KONTEKS.CO.ID – Sejarah kalender Hijriyah dalam penanggalan Islam. Menyambut tahun baru Islam, ada baiknya kita lebih mengenal kalender berdasarkan rotasi Bulan.
Selain guna menentukan waktu ibadah dan perayaan keagamaan, kalender atau sistem penanggalan Hijriyah juga menjadi simbol dan identitas umat Muslim.
Dalam sejarahnya, para sahabat Nabi, pascameninggalnya Rasulullah Saw pada abad ke-7 M, telah menjadikan sistem kalender Hijriyah sebagai pedoman yang mereka patuhi dengan sungguh-sungguh.
Seiring dengan berkembangnya Kekhalifahan Islam, tanggal-tanggal dalam kalender menjadi sangat penting dalam pembuatan keputusan hukum, perjanjian, dan dokumen penting lainnya.
Adanya urutan bulan dan hari yang teratur di dalam kalender memudahkan mereka dalam komunikasi dan menjaga ketertiban.

§ §

→ **Tugas 1**
Tuliskan kembali bagian kutipan tentang kalender Hijriyah mulai dari "Selain guna menentukan" sampai "dokumen penting lainnya.", kedua batas tersebut ikut disalin.
→ **Tugas 2**
Terjemahkan ke dalam bahasa Inggris kalimat dari kutipan tentang kalender Hijriyah ini: "Selain guna menentukan waktu ibadah dan perayaan keagamaan, kalender atau sistem penanggalan Hijriyah juga menjadi simbol dan identitas umat Muslim."
Item-item ini merupakan bahan tersendiri yang terpisah dari kutipan tentang kalender Hijriyah.

§ §

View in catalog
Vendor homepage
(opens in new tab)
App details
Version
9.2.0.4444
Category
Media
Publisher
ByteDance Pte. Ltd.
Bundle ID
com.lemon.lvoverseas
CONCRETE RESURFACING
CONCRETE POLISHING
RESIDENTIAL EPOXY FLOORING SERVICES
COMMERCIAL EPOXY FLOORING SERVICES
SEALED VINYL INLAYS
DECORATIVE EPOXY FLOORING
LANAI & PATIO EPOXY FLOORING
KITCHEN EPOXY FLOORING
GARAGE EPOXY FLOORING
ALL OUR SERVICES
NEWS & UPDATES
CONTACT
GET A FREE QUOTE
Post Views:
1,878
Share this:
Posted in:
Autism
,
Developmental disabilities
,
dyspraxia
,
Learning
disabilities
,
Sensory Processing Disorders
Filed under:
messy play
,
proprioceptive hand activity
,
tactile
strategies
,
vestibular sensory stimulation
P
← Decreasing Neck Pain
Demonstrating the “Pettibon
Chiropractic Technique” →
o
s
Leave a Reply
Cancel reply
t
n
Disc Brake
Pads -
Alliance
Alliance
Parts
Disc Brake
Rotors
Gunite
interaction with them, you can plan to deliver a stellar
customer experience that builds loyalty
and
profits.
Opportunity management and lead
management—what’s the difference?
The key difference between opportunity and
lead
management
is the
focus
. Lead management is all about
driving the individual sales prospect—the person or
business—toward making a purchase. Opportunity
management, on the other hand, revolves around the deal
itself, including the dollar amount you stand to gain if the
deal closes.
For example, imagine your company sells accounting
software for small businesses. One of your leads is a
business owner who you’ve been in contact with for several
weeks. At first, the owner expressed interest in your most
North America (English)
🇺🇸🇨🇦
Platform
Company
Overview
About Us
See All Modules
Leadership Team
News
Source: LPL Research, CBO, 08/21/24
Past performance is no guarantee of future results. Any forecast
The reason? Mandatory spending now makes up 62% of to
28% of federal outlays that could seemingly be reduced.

§ §

→ **Jawaban 1**
Selain guna menentukan waktu ibadah dan perayaan keagamaan, kalender atau sistem penanggalan Hijriyah juga menjadi simbol dan identitas umat Muslim.
Dalam sejarahnya, para sahabat Nabi, pascameninggalnya Rasulullah Saw pada abad ke-7 M, telah menjadikan sistem kalender Hijriyah sebagai pedoman yang mereka patuhi dengan sungguh-sungguh.
Seiring dengan berkembangnya Kekhalifahan Islam, tanggal-tanggal dalam kalender menjadi sangat penting dalam pembuatan keputusan hukum, perjanjian, dan dokumen penting lainnya.

→ **Jawaban 2**
Besides serving to determine the times of worship and religious celebrations, the Hijri calendar, or dating system, also serves as a symbol and identity of the Muslim community.